Faut-il à ce titre signaler que la condition d’investisseurs avertis est exigée aussi bien lors de l’introduction en Bourse (IPO) qu’au marché secondaire (les transactions en Bourse).
Des conditions d’admission allégées
Aussi, en vue de faciliter l’accès des sociétés candidates à ce compartiment, les conditions d’admission ont été assouplies comparativement au marché principal, ainsi qu’à l’ancien marché alternatif. A titre indicatif, le nombre d’investisseurs souscripteurs à l’offre lors de l’introduction en Bourse peut être limité à un seul investisseur au lieu de 100 exigés pour l’ancien marché alternatif.
Etant rappelé que l’offre doit porter au moins sur un montant de 1,0 MD s’il s’agit d’une augmentation de capital. En revanche si l’introduction est à travers une cession, celle-ci doit être réalisée exclusivement par des SICARs, FCPRs ou fonds d’amorçage. De plus, le règlement du CMF relatif à l’Appel public à l’épargne a adopté un nouveau modèle de prospectus d’admission spécifique au marché alternatif. Celui-ci a également été très allégé par rap- port à l’ancienne version du prospectus.

━━━━━━

■ CONSIGNES:
(a) Recopiez tout ce qui va de « Faut-il à ce » jusqu'à « transactions en Bourse). » dans l'extrait sur la Bourse.
(b) D'après l'extrait sur la Bourse, quel montant minimal l'offre doit-elle atteindre s'il s'agit d'une augmentation de capital ?
(c) Résumez en deux phrases le paragraphe de l'extrait sur la Bourse qui commence par « Aussi, en vue de faciliter ».
Les items qui suivent n'ont aucun lien avec l'extrait sur la Bourse.

━━━━━━

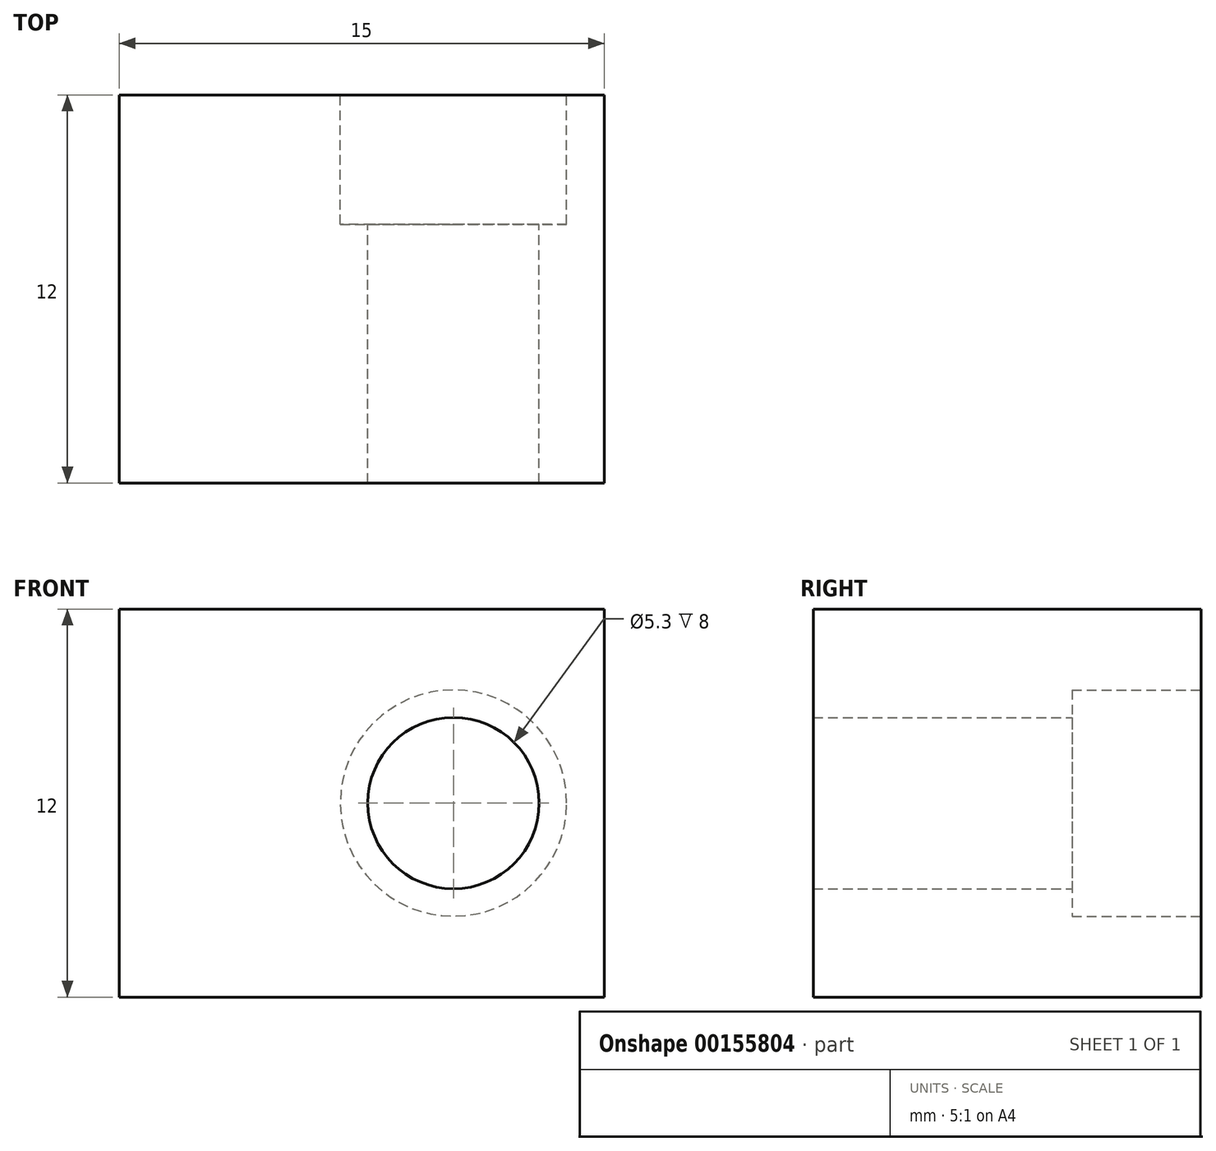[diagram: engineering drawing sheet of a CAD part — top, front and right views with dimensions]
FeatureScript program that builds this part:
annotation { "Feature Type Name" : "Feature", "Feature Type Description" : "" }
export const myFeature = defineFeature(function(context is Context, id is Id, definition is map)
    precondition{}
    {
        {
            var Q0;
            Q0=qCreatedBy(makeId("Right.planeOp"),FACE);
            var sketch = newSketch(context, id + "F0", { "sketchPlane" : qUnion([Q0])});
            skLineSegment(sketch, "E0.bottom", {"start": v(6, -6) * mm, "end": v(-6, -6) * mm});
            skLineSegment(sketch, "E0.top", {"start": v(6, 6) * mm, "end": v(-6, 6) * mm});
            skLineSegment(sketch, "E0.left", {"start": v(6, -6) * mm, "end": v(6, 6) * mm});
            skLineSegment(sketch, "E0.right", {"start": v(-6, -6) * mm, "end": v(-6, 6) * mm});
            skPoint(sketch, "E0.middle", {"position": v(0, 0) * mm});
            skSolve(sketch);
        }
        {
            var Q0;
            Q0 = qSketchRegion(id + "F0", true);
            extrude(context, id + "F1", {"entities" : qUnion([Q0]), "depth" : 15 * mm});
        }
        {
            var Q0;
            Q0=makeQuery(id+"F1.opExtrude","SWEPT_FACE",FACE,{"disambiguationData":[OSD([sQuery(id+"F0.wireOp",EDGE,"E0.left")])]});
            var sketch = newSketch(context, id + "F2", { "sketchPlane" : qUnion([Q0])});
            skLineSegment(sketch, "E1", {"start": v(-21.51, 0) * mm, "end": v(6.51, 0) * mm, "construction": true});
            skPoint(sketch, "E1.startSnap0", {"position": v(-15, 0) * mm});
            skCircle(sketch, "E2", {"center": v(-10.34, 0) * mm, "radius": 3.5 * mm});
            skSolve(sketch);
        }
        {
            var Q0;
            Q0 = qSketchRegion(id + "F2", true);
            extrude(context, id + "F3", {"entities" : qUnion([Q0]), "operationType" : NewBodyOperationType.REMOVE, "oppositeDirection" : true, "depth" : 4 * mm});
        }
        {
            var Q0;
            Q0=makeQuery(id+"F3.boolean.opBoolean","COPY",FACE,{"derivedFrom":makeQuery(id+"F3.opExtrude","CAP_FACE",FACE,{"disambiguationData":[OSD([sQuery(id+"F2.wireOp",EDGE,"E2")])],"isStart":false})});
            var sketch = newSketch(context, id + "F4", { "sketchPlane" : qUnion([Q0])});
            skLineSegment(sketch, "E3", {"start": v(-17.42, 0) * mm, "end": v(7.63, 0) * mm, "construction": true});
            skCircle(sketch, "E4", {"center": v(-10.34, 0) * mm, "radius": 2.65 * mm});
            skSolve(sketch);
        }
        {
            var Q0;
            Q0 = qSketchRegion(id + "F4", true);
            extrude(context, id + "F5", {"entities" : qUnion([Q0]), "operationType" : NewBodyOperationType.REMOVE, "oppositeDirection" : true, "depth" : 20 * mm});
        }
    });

━━━━━━

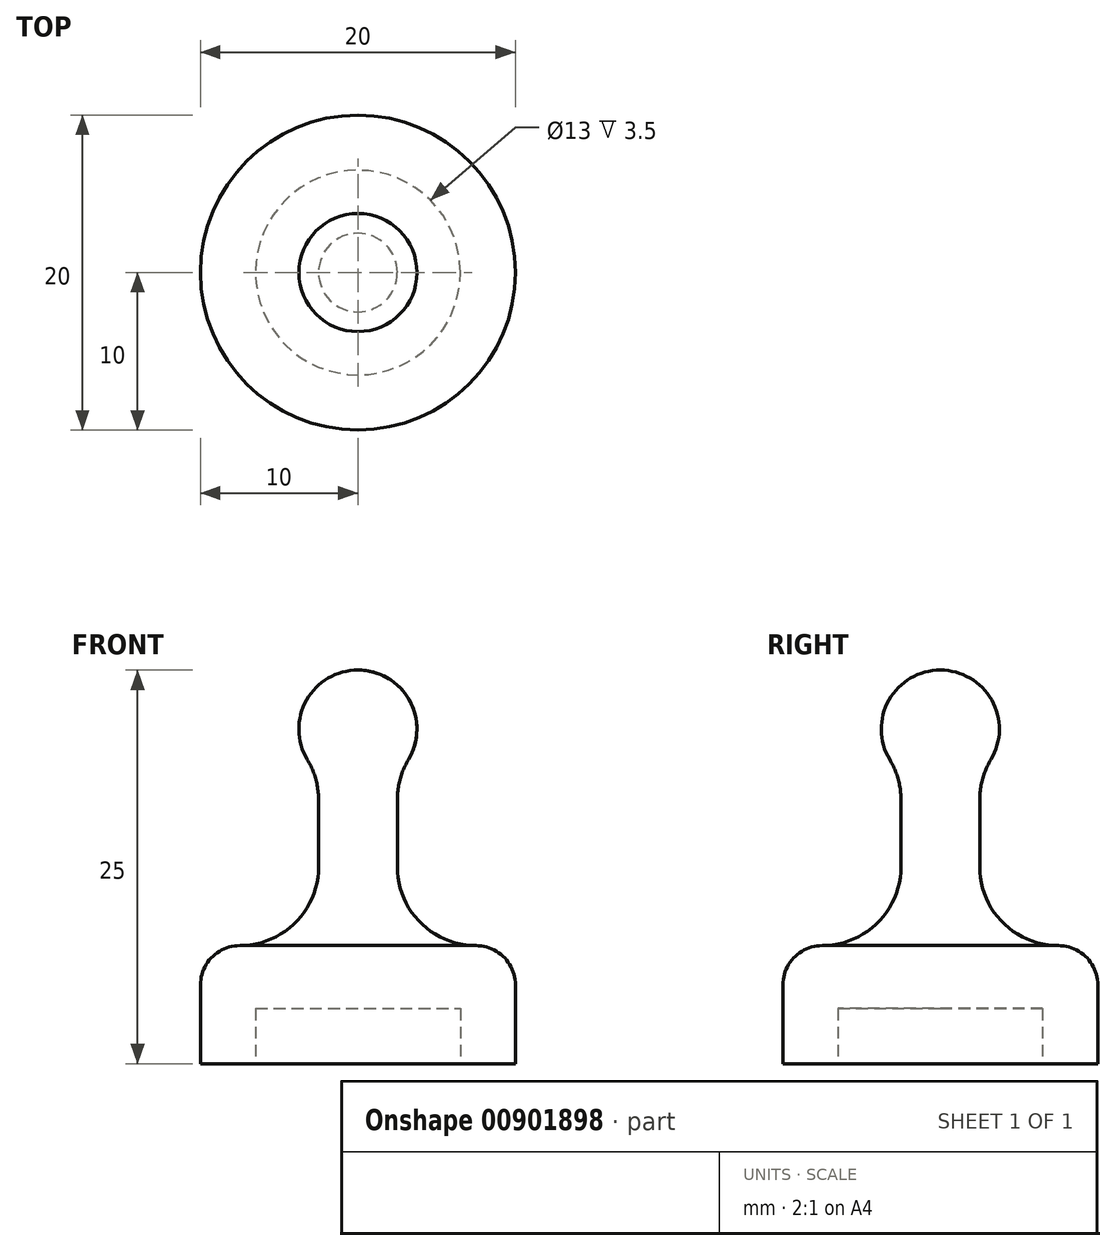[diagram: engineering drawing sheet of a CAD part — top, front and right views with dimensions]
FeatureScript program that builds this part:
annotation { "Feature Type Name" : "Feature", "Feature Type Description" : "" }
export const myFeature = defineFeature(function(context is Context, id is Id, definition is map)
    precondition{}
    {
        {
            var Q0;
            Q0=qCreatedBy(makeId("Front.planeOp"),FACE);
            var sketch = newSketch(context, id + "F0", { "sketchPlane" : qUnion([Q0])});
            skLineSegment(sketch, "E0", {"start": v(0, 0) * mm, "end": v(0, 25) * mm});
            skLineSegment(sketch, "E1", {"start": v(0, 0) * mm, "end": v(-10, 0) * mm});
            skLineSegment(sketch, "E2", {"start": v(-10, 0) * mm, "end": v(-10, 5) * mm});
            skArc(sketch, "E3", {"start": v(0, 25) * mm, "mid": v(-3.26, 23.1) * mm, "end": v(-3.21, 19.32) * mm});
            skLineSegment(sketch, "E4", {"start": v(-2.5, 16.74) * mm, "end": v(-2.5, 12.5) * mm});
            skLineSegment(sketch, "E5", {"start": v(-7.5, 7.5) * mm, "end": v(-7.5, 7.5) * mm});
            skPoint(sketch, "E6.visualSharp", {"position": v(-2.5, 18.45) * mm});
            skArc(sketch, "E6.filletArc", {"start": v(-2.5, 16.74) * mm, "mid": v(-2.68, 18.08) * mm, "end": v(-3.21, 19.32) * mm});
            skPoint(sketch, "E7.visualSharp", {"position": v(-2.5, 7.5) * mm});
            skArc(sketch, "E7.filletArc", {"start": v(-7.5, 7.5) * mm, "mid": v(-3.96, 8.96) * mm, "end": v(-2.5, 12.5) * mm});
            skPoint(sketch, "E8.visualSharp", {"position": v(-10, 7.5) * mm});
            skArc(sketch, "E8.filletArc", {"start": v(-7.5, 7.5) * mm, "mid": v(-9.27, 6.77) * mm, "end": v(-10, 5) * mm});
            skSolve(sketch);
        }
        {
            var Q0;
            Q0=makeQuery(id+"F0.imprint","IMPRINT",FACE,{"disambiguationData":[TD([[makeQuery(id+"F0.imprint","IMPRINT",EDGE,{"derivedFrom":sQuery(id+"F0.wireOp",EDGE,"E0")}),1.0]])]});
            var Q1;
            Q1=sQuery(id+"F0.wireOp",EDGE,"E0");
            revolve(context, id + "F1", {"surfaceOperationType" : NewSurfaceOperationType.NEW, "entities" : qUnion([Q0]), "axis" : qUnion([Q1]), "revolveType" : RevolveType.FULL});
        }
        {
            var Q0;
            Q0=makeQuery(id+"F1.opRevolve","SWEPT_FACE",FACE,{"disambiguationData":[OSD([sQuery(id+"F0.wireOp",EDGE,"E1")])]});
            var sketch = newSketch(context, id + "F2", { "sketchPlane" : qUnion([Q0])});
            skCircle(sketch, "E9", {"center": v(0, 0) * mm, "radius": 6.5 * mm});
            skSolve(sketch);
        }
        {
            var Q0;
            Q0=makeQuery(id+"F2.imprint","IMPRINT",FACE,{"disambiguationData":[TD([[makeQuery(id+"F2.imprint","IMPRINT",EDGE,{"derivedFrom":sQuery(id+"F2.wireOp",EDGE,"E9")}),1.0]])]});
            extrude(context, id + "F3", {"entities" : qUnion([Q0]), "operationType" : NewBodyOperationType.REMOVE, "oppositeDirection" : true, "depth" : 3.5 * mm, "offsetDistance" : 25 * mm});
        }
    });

━━━━━━

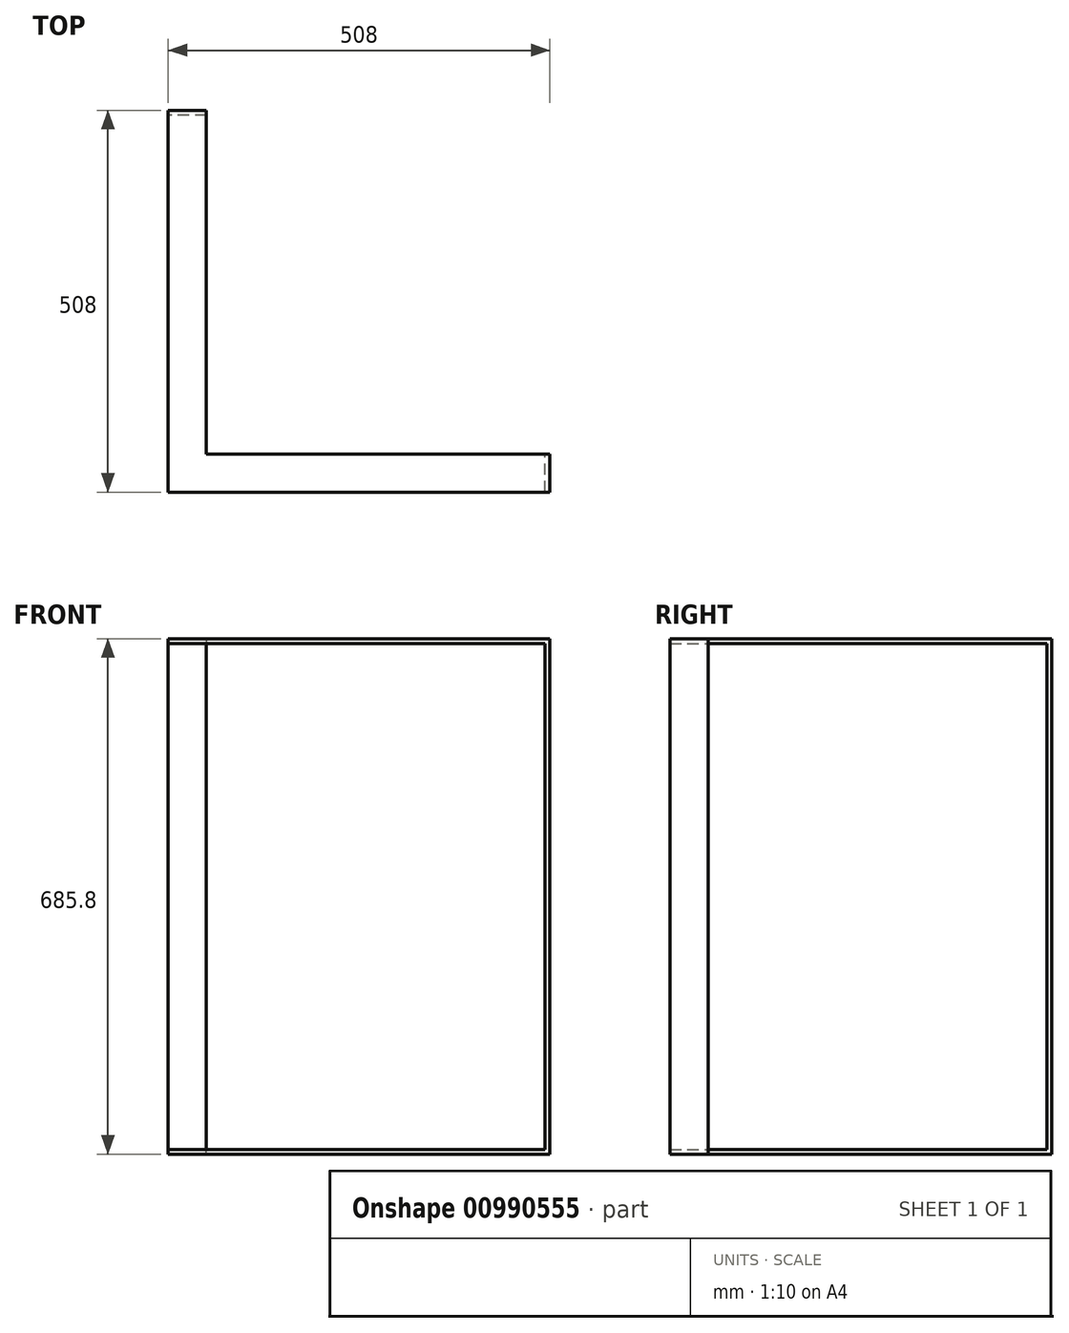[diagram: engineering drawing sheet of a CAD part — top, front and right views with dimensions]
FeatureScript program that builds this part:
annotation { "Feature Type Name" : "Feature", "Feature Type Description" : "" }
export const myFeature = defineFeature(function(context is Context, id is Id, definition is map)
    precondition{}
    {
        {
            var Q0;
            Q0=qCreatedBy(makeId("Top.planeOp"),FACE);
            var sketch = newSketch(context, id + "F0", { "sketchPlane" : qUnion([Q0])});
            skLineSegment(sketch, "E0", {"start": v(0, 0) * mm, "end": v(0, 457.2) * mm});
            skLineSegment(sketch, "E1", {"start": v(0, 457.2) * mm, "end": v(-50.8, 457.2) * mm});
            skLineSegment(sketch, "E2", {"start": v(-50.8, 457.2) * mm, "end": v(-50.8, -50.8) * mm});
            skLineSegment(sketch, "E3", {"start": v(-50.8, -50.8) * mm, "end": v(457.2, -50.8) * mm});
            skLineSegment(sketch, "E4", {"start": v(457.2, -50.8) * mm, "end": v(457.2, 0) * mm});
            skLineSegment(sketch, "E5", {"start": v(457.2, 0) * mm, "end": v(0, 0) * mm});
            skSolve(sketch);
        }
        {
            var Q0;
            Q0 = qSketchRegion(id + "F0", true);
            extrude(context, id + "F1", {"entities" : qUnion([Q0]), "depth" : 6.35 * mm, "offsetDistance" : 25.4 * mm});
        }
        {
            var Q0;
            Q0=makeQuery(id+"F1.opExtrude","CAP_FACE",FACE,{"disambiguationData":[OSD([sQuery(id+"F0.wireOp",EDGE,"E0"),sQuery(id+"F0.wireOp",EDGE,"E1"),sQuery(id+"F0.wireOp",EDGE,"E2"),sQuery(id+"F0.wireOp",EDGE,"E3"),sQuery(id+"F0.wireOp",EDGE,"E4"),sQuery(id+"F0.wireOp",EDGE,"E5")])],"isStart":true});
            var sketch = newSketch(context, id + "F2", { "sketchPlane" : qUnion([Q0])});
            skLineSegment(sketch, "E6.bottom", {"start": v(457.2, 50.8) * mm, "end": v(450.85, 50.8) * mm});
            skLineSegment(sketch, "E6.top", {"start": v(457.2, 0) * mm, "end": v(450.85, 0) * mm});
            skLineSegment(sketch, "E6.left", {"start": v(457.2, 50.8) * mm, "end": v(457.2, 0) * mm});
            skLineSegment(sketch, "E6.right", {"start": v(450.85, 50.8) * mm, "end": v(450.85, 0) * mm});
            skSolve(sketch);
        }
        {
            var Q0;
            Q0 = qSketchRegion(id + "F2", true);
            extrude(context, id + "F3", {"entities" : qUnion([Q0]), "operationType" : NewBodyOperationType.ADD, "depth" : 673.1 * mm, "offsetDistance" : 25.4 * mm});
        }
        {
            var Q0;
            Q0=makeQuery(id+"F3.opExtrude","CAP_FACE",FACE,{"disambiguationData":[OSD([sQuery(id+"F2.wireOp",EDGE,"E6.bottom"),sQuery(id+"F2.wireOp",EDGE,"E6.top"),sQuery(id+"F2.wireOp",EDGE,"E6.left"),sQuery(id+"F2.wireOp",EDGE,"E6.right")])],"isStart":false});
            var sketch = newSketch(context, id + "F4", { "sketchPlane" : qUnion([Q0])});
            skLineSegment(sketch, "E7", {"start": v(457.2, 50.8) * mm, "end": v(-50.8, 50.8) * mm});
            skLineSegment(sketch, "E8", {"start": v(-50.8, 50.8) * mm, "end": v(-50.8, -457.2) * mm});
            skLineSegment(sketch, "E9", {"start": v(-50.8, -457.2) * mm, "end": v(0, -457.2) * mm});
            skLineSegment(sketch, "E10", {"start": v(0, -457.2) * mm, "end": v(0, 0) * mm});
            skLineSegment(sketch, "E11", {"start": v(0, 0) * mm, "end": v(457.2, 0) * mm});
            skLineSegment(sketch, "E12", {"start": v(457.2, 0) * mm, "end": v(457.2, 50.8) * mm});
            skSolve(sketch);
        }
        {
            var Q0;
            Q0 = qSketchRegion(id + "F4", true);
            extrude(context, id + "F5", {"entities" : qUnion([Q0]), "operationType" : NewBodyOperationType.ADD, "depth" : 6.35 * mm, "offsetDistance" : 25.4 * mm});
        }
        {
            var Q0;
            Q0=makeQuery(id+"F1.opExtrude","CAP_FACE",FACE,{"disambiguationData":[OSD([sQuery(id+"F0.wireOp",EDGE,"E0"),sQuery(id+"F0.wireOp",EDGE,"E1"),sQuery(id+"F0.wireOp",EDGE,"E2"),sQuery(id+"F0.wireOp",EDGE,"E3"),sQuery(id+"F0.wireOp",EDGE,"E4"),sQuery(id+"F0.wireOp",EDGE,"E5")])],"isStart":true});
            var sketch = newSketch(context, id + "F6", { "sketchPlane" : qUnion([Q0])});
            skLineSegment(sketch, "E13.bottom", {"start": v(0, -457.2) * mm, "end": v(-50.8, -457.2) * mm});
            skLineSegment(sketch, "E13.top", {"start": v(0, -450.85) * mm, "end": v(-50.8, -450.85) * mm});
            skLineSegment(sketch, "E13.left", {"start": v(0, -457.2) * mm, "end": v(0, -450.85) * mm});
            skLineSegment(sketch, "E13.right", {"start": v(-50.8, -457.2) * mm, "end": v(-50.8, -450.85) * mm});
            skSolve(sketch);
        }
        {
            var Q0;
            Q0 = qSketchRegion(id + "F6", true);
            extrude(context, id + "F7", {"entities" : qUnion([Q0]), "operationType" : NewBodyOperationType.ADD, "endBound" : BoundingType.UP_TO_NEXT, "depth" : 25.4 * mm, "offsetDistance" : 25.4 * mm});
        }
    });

━━━━━━

■ RÉPONSES:
(a)
Faut-il à ce titre signaler que la condition d’investisseurs avertis est exigée aussi bien lors de l’introduction en Bourse (IPO) qu’au marché secondaire (les transactions en Bourse).

(b) Au moins 1,0 MD.

(c) Pour faciliter l'accès des sociétés candidates à ce compartiment, les conditions d'admission ont été assouplies par rapport au marché principal et à l'ancien marché alternatif. Par exemple, lors de l'introduction en Bourse, un seul investisseur souscripteur peut suffire, alors que l'ancien marché alternatif en exigeait 100.